Dictionary categories
terms and concepts, musical instruments

German Kammerton, from Kammer – room and Ton – sound

1) Initially – the normal pitch used to tune instruments when playing chamber music.

2) The sound source, which is a curved and fixed in the middle of a metal. a rod whose ends are free to oscillate. Serves as a standard for pitch when setting up music. instruments and singing. Usually use K. in tone a1 (la of the first octave). Singers and choir. conductors also use K. in tone c2. There are also chromatic K., the branches of which are equipped with mobile weights and fluctuate with a variable frequency depending on the location of the weights. The reference oscillation frequency a1 at the time of K.’s invention in 1711 Eng. musician J. Shore was 419,9 hertz (839,8 simple oscillations per second). Subsequently, it gradually increased in the middle. 19th century reached the department countries up to 453-456 hertz.
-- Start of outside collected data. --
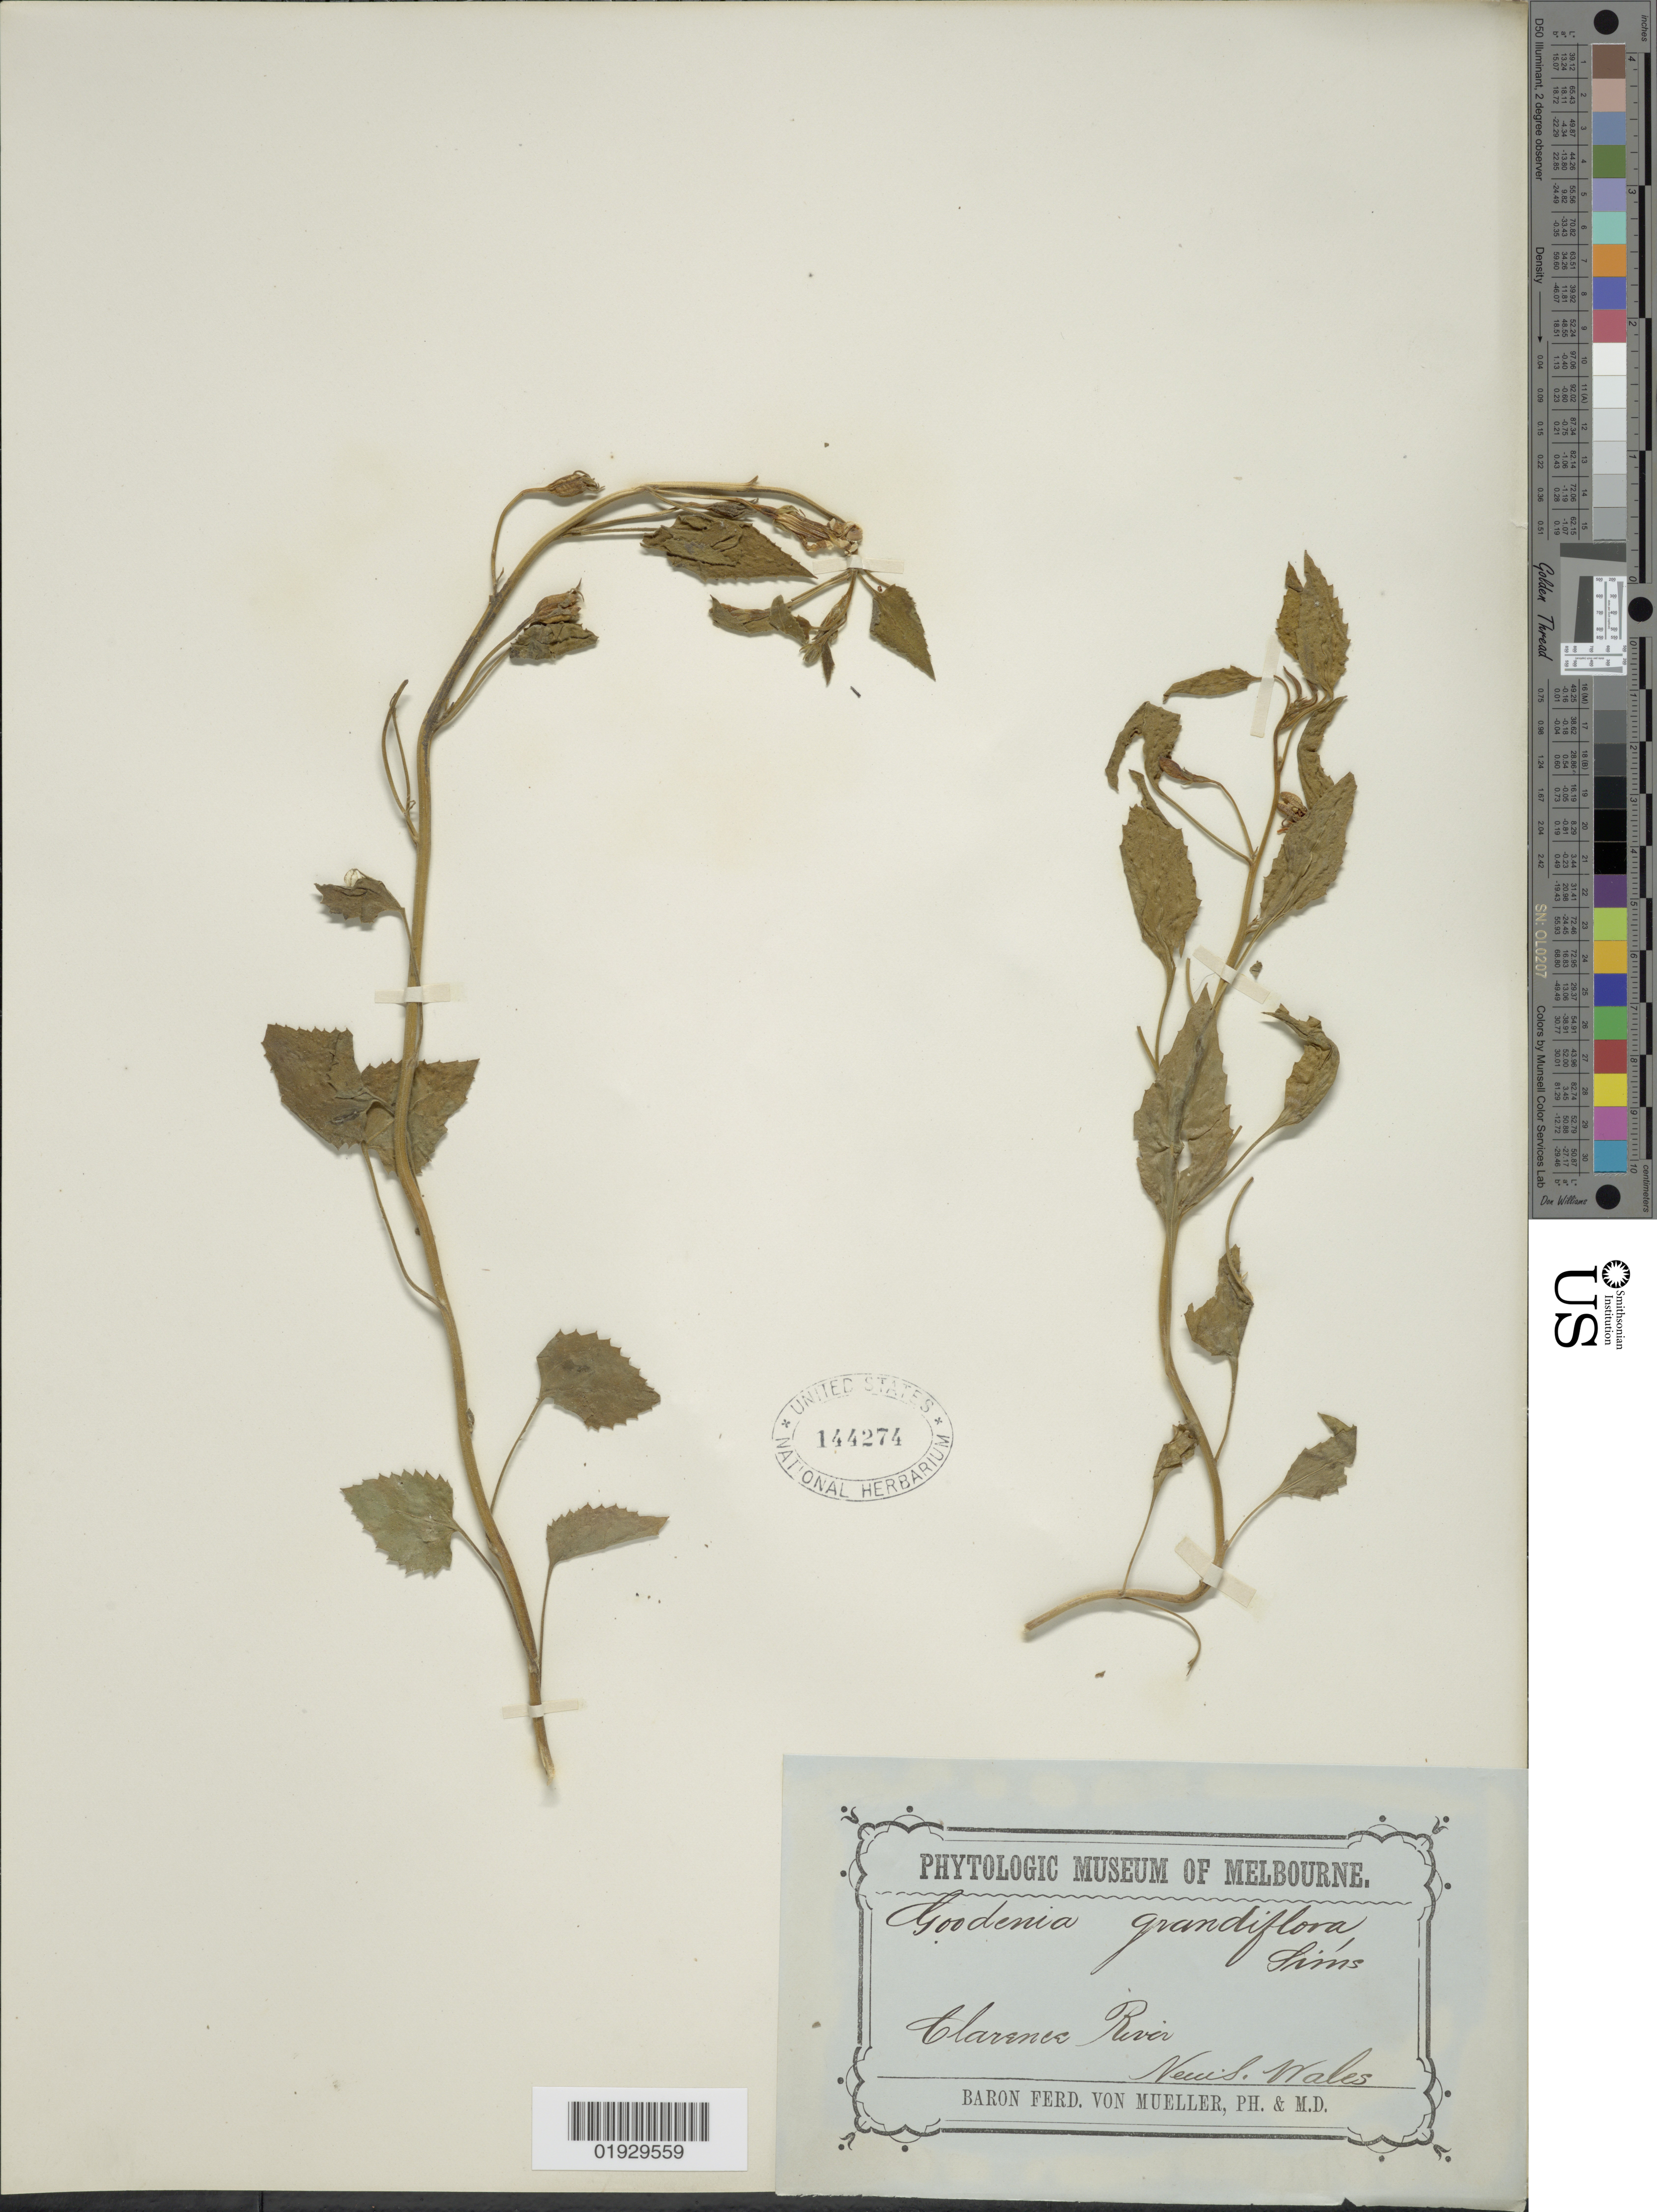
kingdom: Plantae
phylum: Tracheophyta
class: Magnoliopsida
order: Asterales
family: Goodeniaceae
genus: Goodenia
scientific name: Goodenia grandiflora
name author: Sims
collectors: B. von Mueller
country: Australia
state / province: New South Wales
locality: Clarence River, New S.Wales.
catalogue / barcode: US 144274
In con. 18th century on the initiative of the composer and conductor J. Sarti, who worked in St. Petersburg, a “Petersburg tuning fork” with a frequency of a1 = 436 hertz was introduced in Russia. In 1858, the Paris Academy of Sciences proposed the so-called. normal K. with a frequency a1 = 435 hertz (i.e., almost the same as St. Petersburg). In 1885 at the Intern. conference in Vienna, this frequency was adopted as an international. the standard of pitch and received the name. music building. In Russia, from 1 Jan. 1936 there is a standard with a frequency a1 = 440 hertz.